Qu'il est établi, en l'état de ces constatations, que les prévenus ne peuvent être tenus pour pénalement responsables de l'infraction à la réglementation des prix telle que dénoncée à leur endroit par la poursuite.

Que, par voie de conséquence, la société X doit être mise hors de cause en tant que solidairement responsable.

Qu'il échet, dès lors, de confirmer, en toutes ses dispositions, le jugement frappé d'appel.

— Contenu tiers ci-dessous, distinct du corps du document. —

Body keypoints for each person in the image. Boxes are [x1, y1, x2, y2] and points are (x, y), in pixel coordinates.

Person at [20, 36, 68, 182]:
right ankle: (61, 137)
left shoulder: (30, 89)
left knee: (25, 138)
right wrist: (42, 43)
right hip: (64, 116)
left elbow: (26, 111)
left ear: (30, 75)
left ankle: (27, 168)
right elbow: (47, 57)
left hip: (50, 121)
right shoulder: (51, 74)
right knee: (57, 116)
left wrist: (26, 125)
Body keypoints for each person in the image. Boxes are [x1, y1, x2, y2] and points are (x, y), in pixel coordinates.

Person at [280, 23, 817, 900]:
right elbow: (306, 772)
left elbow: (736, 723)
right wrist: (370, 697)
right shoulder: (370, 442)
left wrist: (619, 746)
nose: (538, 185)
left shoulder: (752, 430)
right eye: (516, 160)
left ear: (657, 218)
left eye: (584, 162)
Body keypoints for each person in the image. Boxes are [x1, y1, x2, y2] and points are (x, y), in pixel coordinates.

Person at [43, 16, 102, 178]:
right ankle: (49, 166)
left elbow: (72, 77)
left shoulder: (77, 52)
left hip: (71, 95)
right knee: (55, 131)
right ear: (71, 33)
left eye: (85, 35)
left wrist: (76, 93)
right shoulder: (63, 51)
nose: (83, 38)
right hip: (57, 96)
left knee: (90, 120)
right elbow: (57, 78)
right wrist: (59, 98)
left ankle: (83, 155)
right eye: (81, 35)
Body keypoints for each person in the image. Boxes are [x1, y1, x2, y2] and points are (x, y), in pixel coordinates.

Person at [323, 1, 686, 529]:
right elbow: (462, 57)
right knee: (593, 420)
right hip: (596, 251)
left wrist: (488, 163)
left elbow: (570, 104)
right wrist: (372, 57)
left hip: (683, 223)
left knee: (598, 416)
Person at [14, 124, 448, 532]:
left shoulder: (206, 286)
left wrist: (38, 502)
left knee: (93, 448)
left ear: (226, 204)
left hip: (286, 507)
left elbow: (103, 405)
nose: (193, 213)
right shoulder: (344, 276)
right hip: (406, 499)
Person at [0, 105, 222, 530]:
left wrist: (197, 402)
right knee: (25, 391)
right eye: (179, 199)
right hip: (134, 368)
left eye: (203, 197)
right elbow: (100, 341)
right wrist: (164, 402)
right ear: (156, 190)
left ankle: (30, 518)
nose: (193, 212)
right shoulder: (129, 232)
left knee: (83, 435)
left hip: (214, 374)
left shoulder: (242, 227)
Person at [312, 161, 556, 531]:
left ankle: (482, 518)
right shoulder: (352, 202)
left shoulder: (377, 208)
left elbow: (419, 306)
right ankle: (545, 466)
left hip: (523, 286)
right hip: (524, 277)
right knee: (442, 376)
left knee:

Par ces motifs et ceux non contraires des premiers juges, La Cour, statuant publiquement, contradictoirement et en second ressort. En la forme : Vu son arrêt avant dire droit du 2 avril 1991 ayant déclaré recevable l'appel du ministère public et ordonné la comparution, en qualité de témoin de R Marcel. Vu l'audition de ce témoin à l'audience du 4 juin 1991. Donne acte aux prévenus de leur comparution volontaire en la personne de leur conseil. Au fond : Confirmant le jugement dont appel. Renvoie C Erwin et H Hannjorg des fins de la poursuite. Met hors de cause la SARL X. Laisse les dépens de première instance et d'appel à la charge du Trésor Public. Le tout par application des articles 470, 474, 512, 515 et 516 du code de procédure pénale.